Items listed in a dataset:

[Start of Attachment]

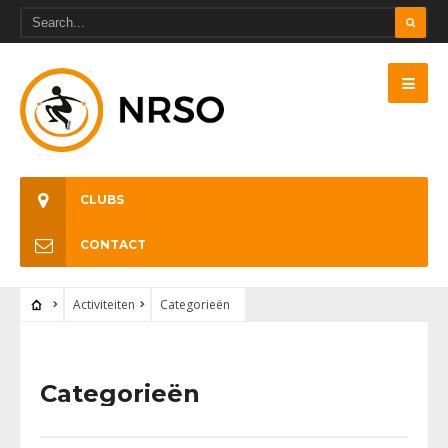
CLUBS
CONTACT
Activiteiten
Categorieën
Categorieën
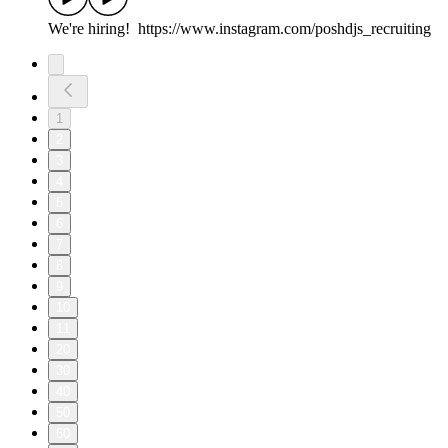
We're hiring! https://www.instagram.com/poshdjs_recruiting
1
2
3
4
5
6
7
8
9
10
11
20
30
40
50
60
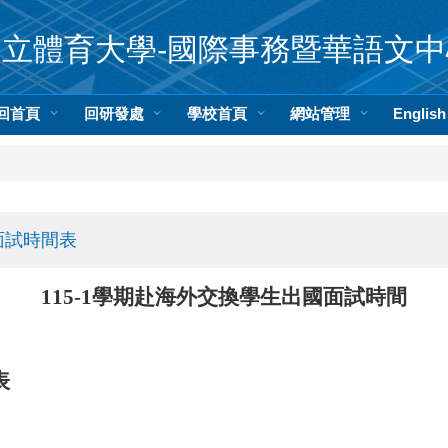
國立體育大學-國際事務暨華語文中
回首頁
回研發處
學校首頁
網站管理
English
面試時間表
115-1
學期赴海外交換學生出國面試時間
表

[End of Attachment]
[Start of Attachment]

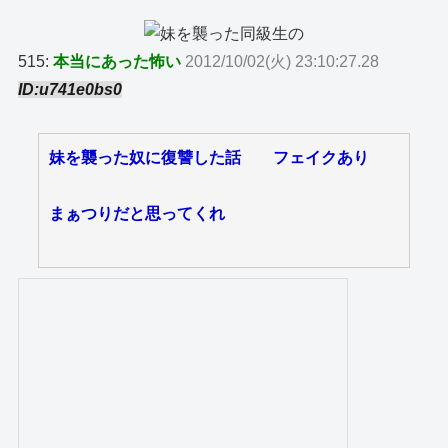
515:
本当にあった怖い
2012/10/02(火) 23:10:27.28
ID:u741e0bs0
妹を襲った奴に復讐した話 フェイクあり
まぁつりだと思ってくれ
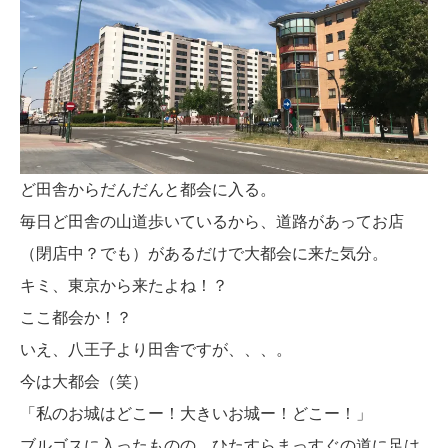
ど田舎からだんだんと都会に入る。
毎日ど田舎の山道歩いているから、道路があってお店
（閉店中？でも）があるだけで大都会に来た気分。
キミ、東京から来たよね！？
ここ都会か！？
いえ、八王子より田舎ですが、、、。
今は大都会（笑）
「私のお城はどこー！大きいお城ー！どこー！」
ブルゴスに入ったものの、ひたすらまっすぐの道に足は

[End of Attachment]

Goal of the exercise = Return only the part above that opens with the line containing "妹を襲った奴に復讐した話 フェイクあり" and closes with the line containing "ブルゴスに入ったものの、ひたすらまっすぐの道に足は", exactly and with both ends, skipping the pictures.

Exercise result =
妹を襲った奴に復讐した話 フェイクあり
まぁつりだと思ってくれ
ど田舎からだんだんと都会に入る。
毎日ど田舎の山道歩いているから、道路があってお店
（閉店中？でも）があるだけで大都会に来た気分。
キミ、東京から来たよね！？
ここ都会か！？
いえ、八王子より田舎ですが、、、。
今は大都会（笑）
「私のお城はどこー！大きいお城ー！どこー！」
ブルゴスに入ったものの、ひたすらまっすぐの道に足は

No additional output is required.